Source passage:
# # # #

With COP25 having taken place in Madrid it is time to take a fresh look at the prospects for renewable energy in Saudi Arabia. Before doing so, it is also worth revisiting our previous survey  of the geo-political context in which climate measures are being taken and examine the governance, risk and compliance framework which is reasonably foreseeable to be adopted in the short to medium term. Finally, we will look at concrete measures which are being taken in Saudi Arabia to address the challenge of climate change.
Regulatory Stepping Stones
The Extinction Rebellion protests which took place this summer in London and other major cities were hard to miss. Thousands of interested citizens, many of whom would previously not have contemplated participating in direct political action, drawn from the broadest spectrum of ideological backgrounds, were determined to engage in peaceful protest (and yet risk being arrested) in order to focus attention on the climate crisis. Basing their actions on the hard science of climate change, they have certainly succeeded in ratcheting the issue up political and corporate agendas. Although the rhetoric and tactics of the protests have drawn criticism, the direction of travel is clear. The protestors are however the tip of an iceberg – the divestment movement, which seeks to encourage institutional investors (such as sovereign wealth funds, banks, global asset managers and insurance companies, cities, pension funds, health care organisations, universities, faith groups and foundations) to reconsider their portfolios on ethically green lines has had a profound impact. The value of portfolios committed to divestment have increased from US$52 billion in 2014 to more than US$11 trillion in 2019, an increase of 22,000 per cent. 
Progress will however have to accelerate if the Intergovernmental Panel on Climate Change (‘IPCC’)’s warnings are to be heeded. The reality is stark: 
- implementing current unconditional Nationally Determined Contributions (‘NDCs’) would lead to a global mean temperature rise of between 2.9°C and 3.4°C by 2100 relative to pre-industrial levels, and continuing thereafter; and
- the current level of NDC ambition needs to be roughly tripled for emission reduction to be in line with the 2°C goal and increased fivefold for the 1.5°C goal.
A temperature rise of more than 2°C would be catastrophic. We have already breached the 1.1°C threshold.
Unsurprisingly, the requirement to report climate impacts on a regular basis is likely to become a fact of life for all corporates as part of their Governance, Risk and Compliance (‘GRC’) frameworks. The Task Force on Climate-related Financial Disclosures (‘TFCFD’), led by former Mayor of New York, Michael Bloomberg, has been particularly active in this regard. The foreword to the June 2019 TFCFD  report bears repetition here:
“Based on a recent report issued by the [United Nations’] Intergovernmental Panel on Climate Change urgent and unprecedented changes are needed to meet the goals of the Paris Agreement.” The report warns limiting the global average temperature to a maximum of 1.5°C “require[s] rapid and far-reaching transitions in energy, land, urban and infrastructure [systems] (including transport and buildings), and industrial systems.” In fact, according to a recent United Nations Environment Programme report on emissions, global greenhouse gas emissions have to peak by 2020 and decline rapidly thereafter to limit the increase in the global average temperature to no more than 1.5°C above pre-industrial levels. However, based on current policies and commitments, “global emissions are not even estimated to peak by 2030—let alone by 2020.” As a result, governments and private sector entities are considering a range of options for reducing global emissions, which could result in disruptive changes across economic sectors and regions in the near term.”

# # # #

Extracted material:
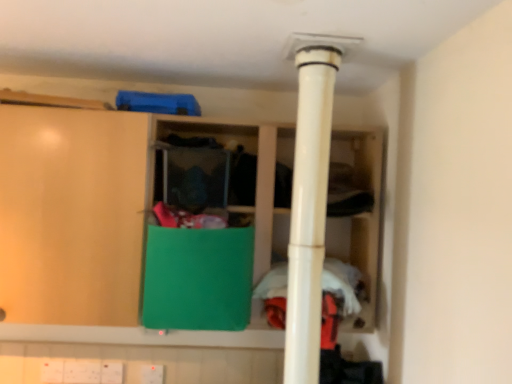
Find the location of a particular element. Image resolution: width=512 pixels, height=384 pixels. blank space situated above white plastic pipe at center (from a real-world perspective) is located at coordinates (315, 53).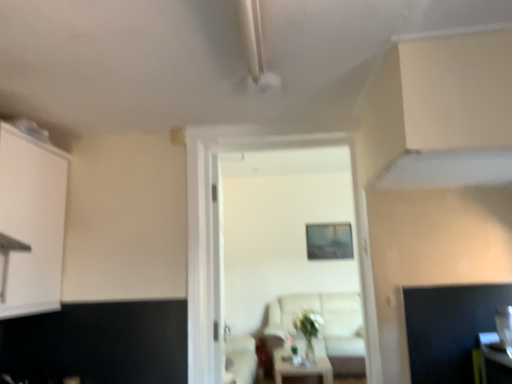
Question: Is white matte cabinet at left further to the viewer compared to beige fabric couch at center?

Choices:
 (A) yes
 (B) no

Answer: (B)

Question: Does white matte cabinet at left have a smaller size compared to beige fabric couch at center?

Choices:
 (A) no
 (B) yes

Answer: (B)

Question: Can you confirm if white matte cabinet at left is thinner than beige fabric couch at center?

Choices:
 (A) yes
 (B) no

Answer: (A)

Question: Can you confirm if white matte cabinet at left is taller than beige fabric couch at center?

Choices:
 (A) yes
 (B) no

Answer: (B)

Question: Is white matte cabinet at left completely or partially outside of beige fabric couch at center?

Choices:
 (A) no
 (B) yes

Answer: (B)

Question: Visually, is white wooden door at center positioned to the left or to the right of white glossy table at center?

Choices:
 (A) right
 (B) left

Answer: (B)

Question: From the image's perspective, is white wooden door at center above or below white glossy table at center?

Choices:
 (A) above
 (B) below

Answer: (A)

Question: Considering the positions of white wooden door at center and white glossy table at center in the image, is white wooden door at center taller or shorter than white glossy table at center?

Choices:
 (A) short
 (B) tall

Answer: (B)

Question: In the image, is white wooden door at center positioned in front of or behind white glossy table at center?

Choices:
 (A) front
 (B) behind

Answer: (A)

Question: From a real-world perspective, is transparent glass door at center positioned above or below white wooden door at center?

Choices:
 (A) above
 (B) below

Answer: (B)

Question: Considering the positions of point (220, 281) and point (362, 233), is point (220, 281) closer or farther from the camera than point (362, 233)?

Choices:
 (A) closer
 (B) farther

Answer: (B)

Question: Visually, is transparent glass door at center positioned to the left or to the right of white wooden door at center?

Choices:
 (A) right
 (B) left

Answer: (B)

Question: Is transparent glass door at center taller or shorter than white wooden door at center?

Choices:
 (A) tall
 (B) short

Answer: (A)

Question: Is white wooden door at center situated inside transparent glass door at center or outside?

Choices:
 (A) inside
 (B) outside

Answer: (B)

Question: Is point (200, 195) closer or farther from the camera than point (217, 309)?

Choices:
 (A) farther
 (B) closer

Answer: (B)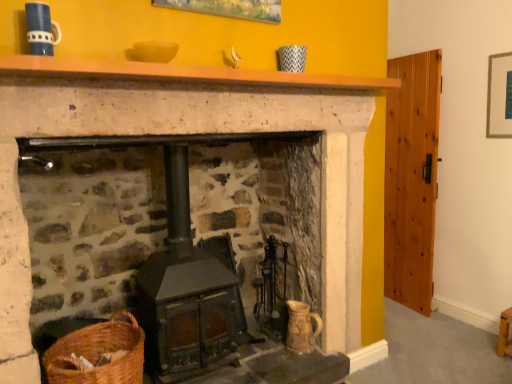
The width and height of the screenshot is (512, 384). Find the location of `vacant region to the left of wooden stool at lower right`. vacant region to the left of wooden stool at lower right is located at coordinates (485, 349).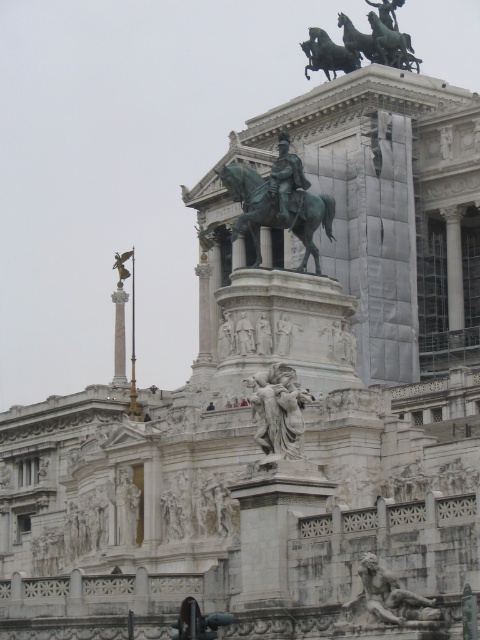
Question: Does bronze/golden statue at center appear under bronze statue at center?

Choices:
 (A) yes
 (B) no

Answer: (A)

Question: Among these objects, which one is farthest from the camera?

Choices:
 (A) polished stone statue at center
 (B) bronze statue at lower right
 (C) green patina bronze chariot at upper center
 (D) green polished bronze horse at upper center

Answer: (D)

Question: Estimate the real-world distances between objects in this image. Which object is closer to the green polished bronze horse at upper center?

Choices:
 (A) polished stone statue at center
 (B) bronze statue at center
 (C) bronze statue at lower right

Answer: (B)

Question: Which point is farther from the camera taking this photo?

Choices:
 (A) (336, 67)
 (B) (400, 54)
 (C) (295, 225)
 (D) (286, 138)

Answer: (A)

Question: Is bronze statue at center smaller than green polished bronze horse at upper center?

Choices:
 (A) yes
 (B) no

Answer: (B)

Question: Does bronze/golden statue at center appear under bronze statue at center?

Choices:
 (A) yes
 (B) no

Answer: (A)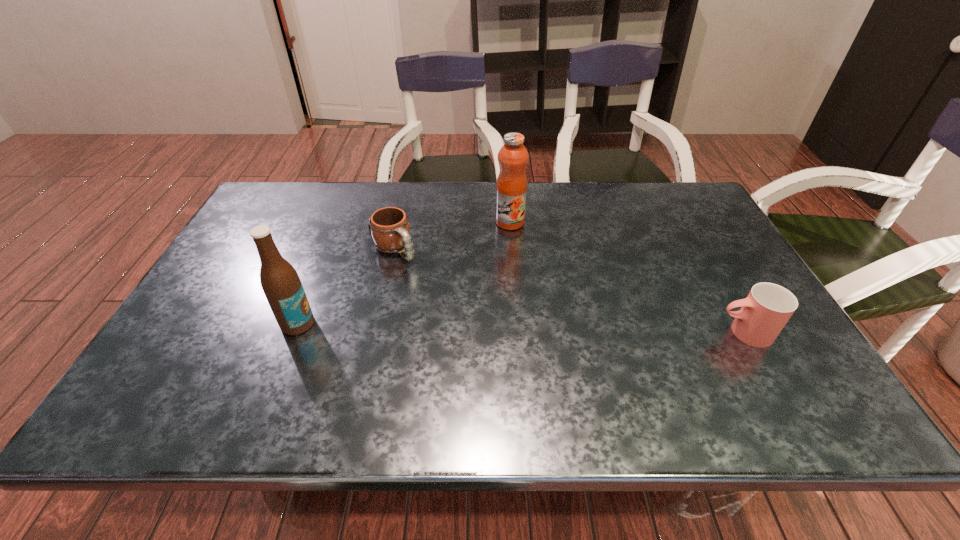
Where is `the leftmost object`? Image resolution: width=960 pixels, height=540 pixels. the leftmost object is located at coordinates (280, 282).

The height and width of the screenshot is (540, 960). Find the location of `the second shortest object`. the second shortest object is located at coordinates (768, 307).

Identify the location of cup. (768, 307).

Find the location of a particular element. This screenshot has height=540, width=960. the second object from right to left is located at coordinates (511, 188).

Image resolution: width=960 pixels, height=540 pixels. I want to click on the farthest object, so click(x=511, y=188).

The height and width of the screenshot is (540, 960). What are the coordinates of `the second farthest object` in the screenshot? It's located at (389, 228).

Where is `the second object from left to right`? This screenshot has width=960, height=540. the second object from left to right is located at coordinates (389, 228).

This screenshot has height=540, width=960. Find the location of `free spot located on the right of the beer bottle`. free spot located on the right of the beer bottle is located at coordinates (465, 323).

Locate an element on the screen. The height and width of the screenshot is (540, 960). vacant area located on the side of the rightmost object with the handle is located at coordinates (677, 332).

What are the coordinates of `vacant position located 0.230m on the side of the rightmost object with the handle` in the screenshot? It's located at (617, 332).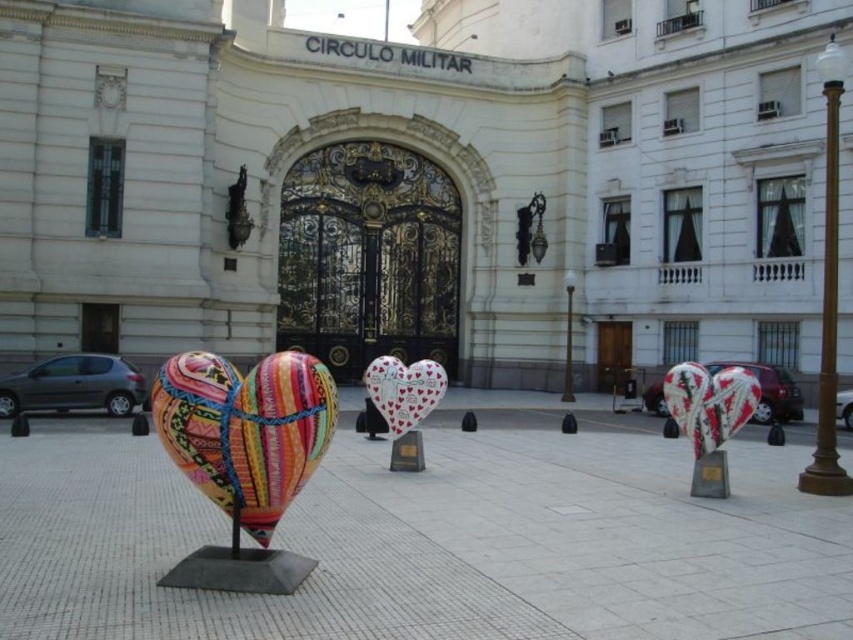
Which is above, textured fabric heart at center or white glossy heart at center?

Positioned higher is textured fabric heart at center.

Is point (706, 372) closer to camera compared to point (438, 381)?

Yes, point (706, 372) is closer to viewer.

I want to click on textured fabric heart at center, so click(x=709, y=403).

Can you confirm if white glossy heart at center is shorter than polished bronze statue at upper left?

Yes.

Is white glossy heart at center thinner than polished bronze statue at upper left?

Incorrect, white glossy heart at center's width is not less than polished bronze statue at upper left's.

Image resolution: width=853 pixels, height=640 pixels. I want to click on white glossy heart at center, so click(x=404, y=390).

Between brightly painted fabric heart at center and polished bronze statue at upper left, which one is positioned lower?

brightly painted fabric heart at center is below.

Who is more forward, (161, 426) or (236, 212)?

Point (161, 426)

From the picture: Who is more distant from viewer, (300,444) or (242,186)?

Point (242,186)

You are a GUI agent. You are given a task and a screenshot of the screen. Output one action in this format:
    pyautogui.click(x=<x>, y=<y>)
    Task: Click on the brightly painted fabric heart at center
    
    Given the screenshot: What is the action you would take?
    pyautogui.click(x=245, y=429)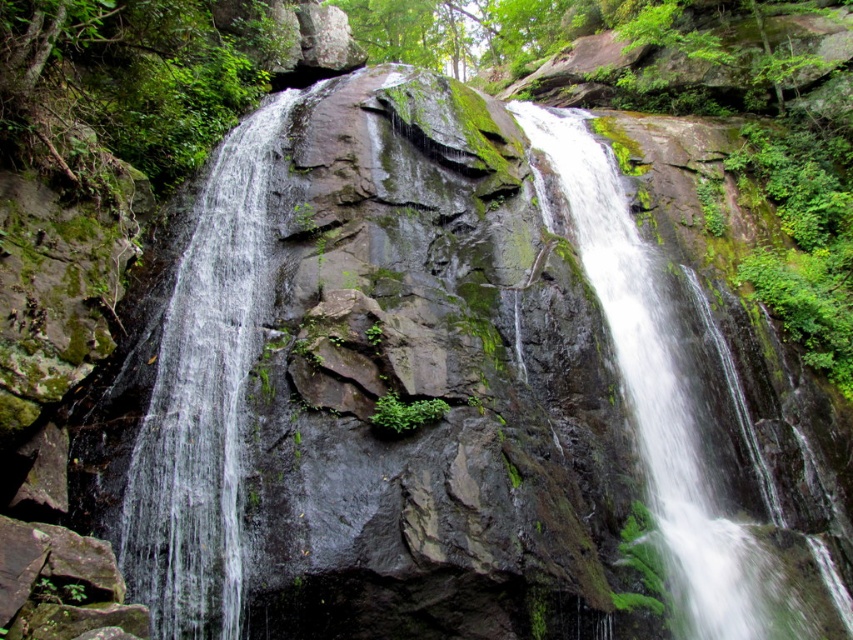
Who is more distant from viewer, (247, 288) or (610, 236)?

The point (610, 236) is behind.

Who is positioned more to the left, clear water at center or green mossy rock at center?

Positioned to the left is clear water at center.

What do you see at coordinates (204, 397) in the screenshot? This screenshot has height=640, width=853. I see `clear water at center` at bounding box center [204, 397].

The width and height of the screenshot is (853, 640). Find the location of `clear water at center`. clear water at center is located at coordinates pyautogui.click(x=204, y=397).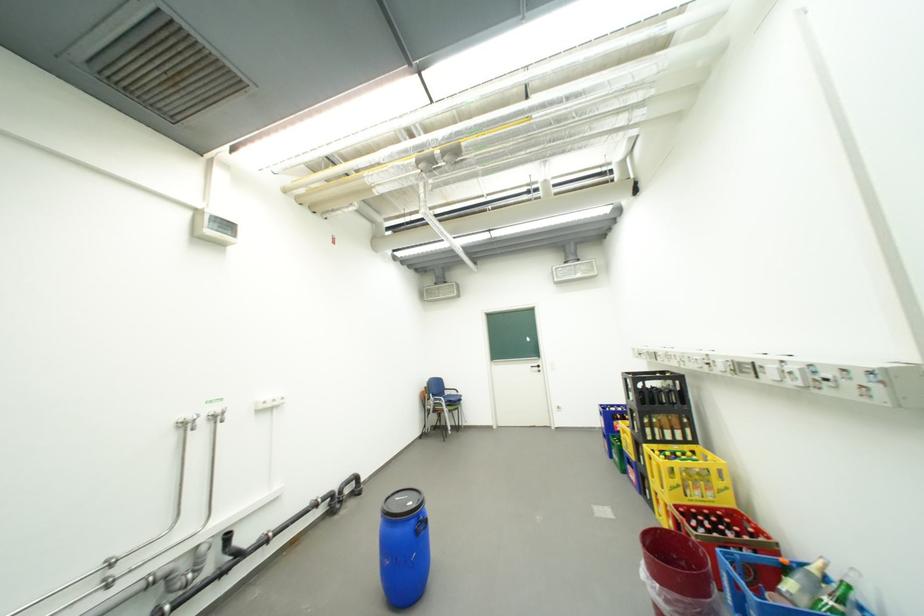
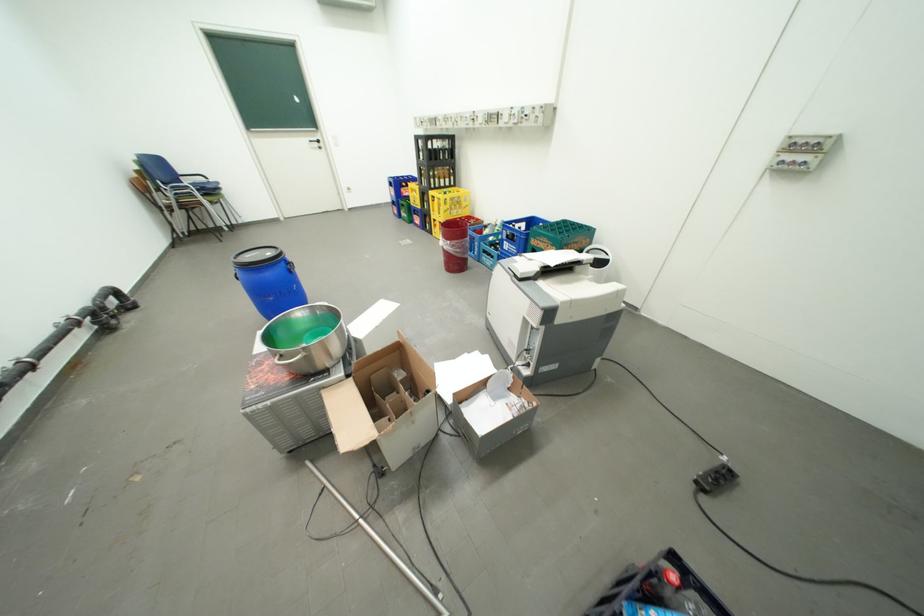
In the second image, find the point that corresponds to [639,399] in the first image.

(430, 159)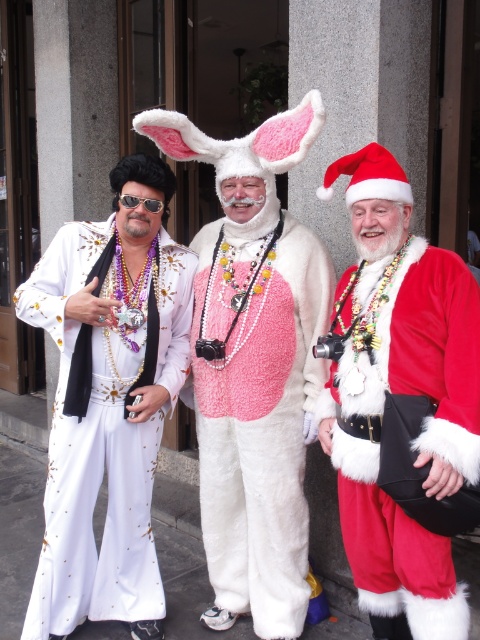
Does red velvet santa suit at right lie in front of velvet red santa suit at center?

That is True.

Who is taller, red velvet santa suit at right or velvet red santa suit at center?

With more height is velvet red santa suit at center.

Is point (368, 184) less distant than point (262, 497)?

That is True.

In order to click on red velvet santa suit at right in this screenshot , I will do `click(402, 406)`.

Looking at this image, between red velvet santa suit at right and white sequined jumpsuit at left, which one is positioned lower?

white sequined jumpsuit at left is lower down.

Can you confirm if red velvet santa suit at right is positioned above white sequined jumpsuit at left?

Yes, red velvet santa suit at right is above white sequined jumpsuit at left.

What are the coordinates of `red velvet santa suit at right` in the screenshot? It's located at (402, 406).

Does velvet red santa suit at center have a smaller size compared to white sequined jumpsuit at left?

Incorrect, velvet red santa suit at center is not smaller in size than white sequined jumpsuit at left.

Does velvet red santa suit at center appear on the right side of white sequined jumpsuit at left?

Yes, velvet red santa suit at center is to the right of white sequined jumpsuit at left.

At what (x,y) coordinates should I click in order to perform the action: click on velvet red santa suit at center. Please return your answer as a coordinate pair (x, y). This screenshot has width=480, height=640. Looking at the image, I should click on (253, 365).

# # # #

Directions:
(A) In the climate article, who is named as leading the Task Force on Climate-related Financial Disclosures?
(B) Reproduce the climate article starting at "Progress will however" and ending at "the 1.1°C threshold.", swapping "catastrophic" for "devastating".

Completed exercise:
(A) Michael Bloomberg, the former Mayor of New York.

(B)
Progress will however have to accelerate if the Intergovernmental Panel on Climate Change (‘IPCC’)’s warnings are to be heeded. The reality is stark: 
- implementing current unconditional Nationally Determined Contributions (‘NDCs’) would lead to a global mean temperature rise of between 2.9°C and 3.4°C by 2100 relative to pre-industrial levels, and continuing thereafter; and
- the current level of NDC ambition needs to be roughly tripled for emission reduction to be in line with the 2°C goal and increased fivefold for the 1.5°C goal.
A temperature rise of more than 2°C would be devastating. We have already breached the 1.1°C threshold.